#### Exercise
Below are the records. Reproduce exactly the lines from the one containing "plant pot: none" through the final line, and omit any pictures.

[Extracted records]
◆ ◆ ◆
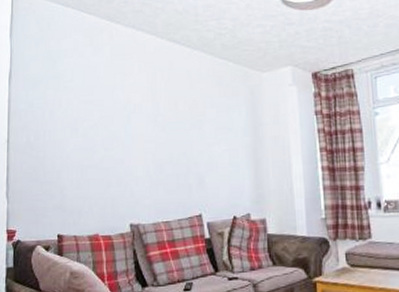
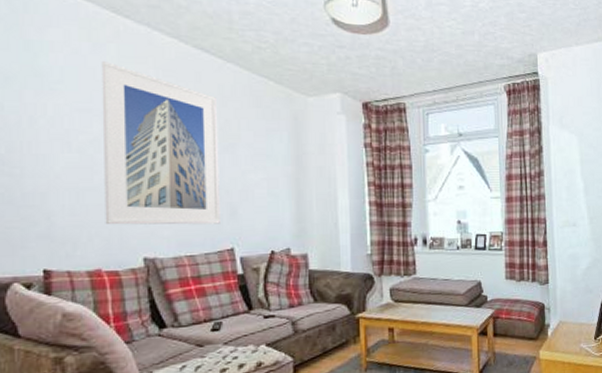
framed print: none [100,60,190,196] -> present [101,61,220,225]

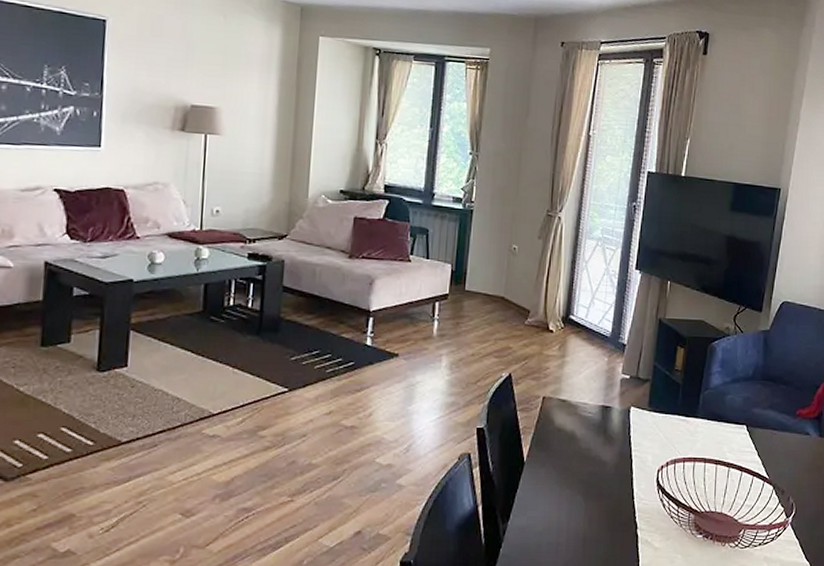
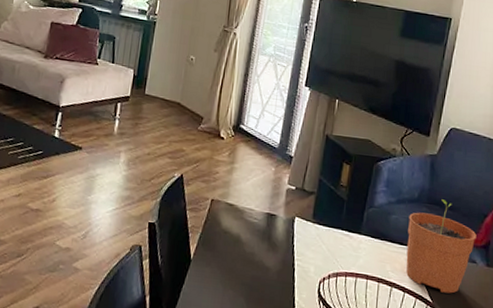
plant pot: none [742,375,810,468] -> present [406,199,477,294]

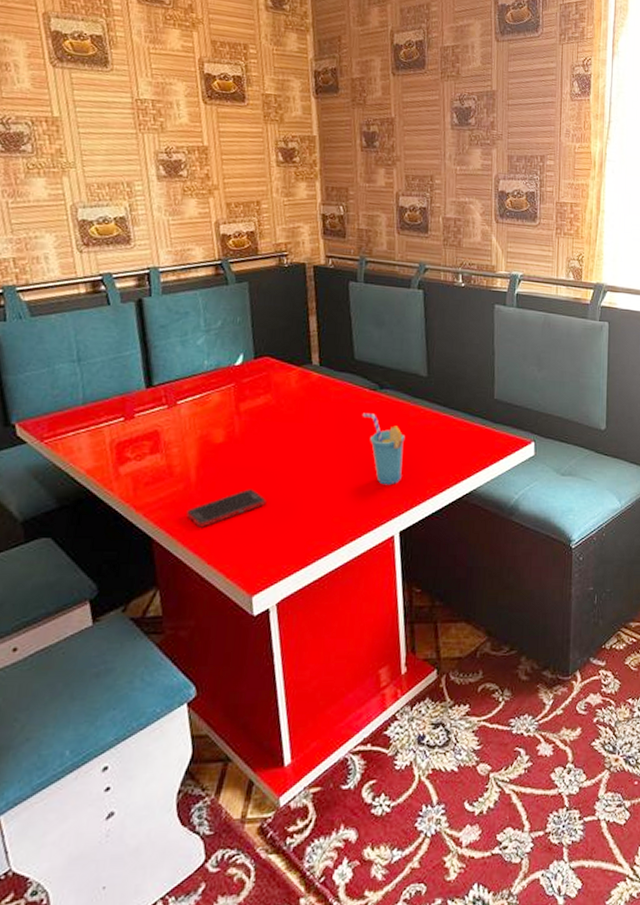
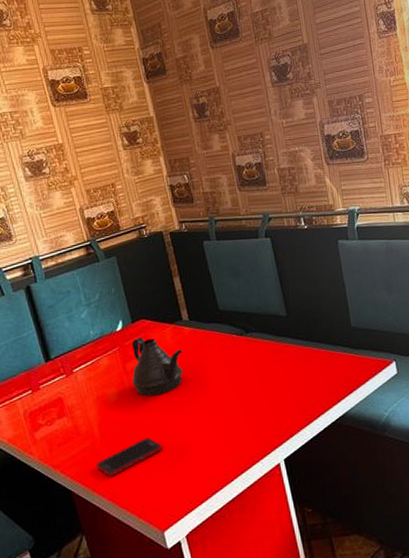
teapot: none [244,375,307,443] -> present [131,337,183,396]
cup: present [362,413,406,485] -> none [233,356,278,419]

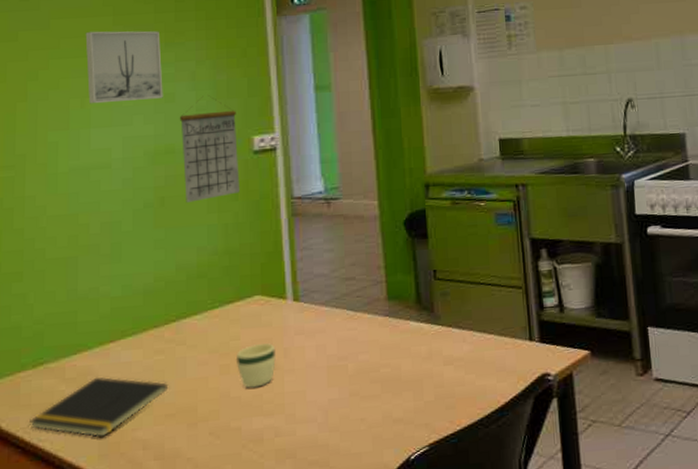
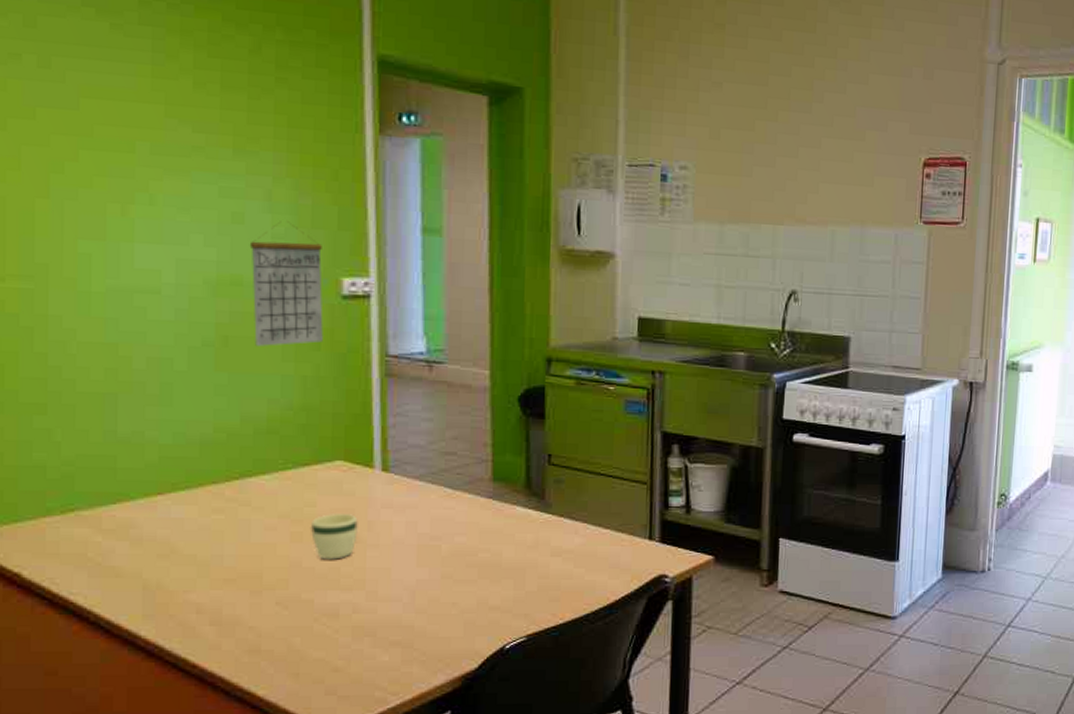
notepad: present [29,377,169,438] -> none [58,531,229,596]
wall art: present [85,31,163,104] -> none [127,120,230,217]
◆ ◆ ◆
#### Solution to this problem
plant pot: none [742,375,810,468] -> present [406,199,477,294]

teapot: none [244,375,307,443] -> present [131,337,183,396]
cup: present [362,413,406,485] -> none [233,356,278,419]

notepad: present [29,377,169,438] -> none [58,531,229,596]
wall art: present [85,31,163,104] -> none [127,120,230,217]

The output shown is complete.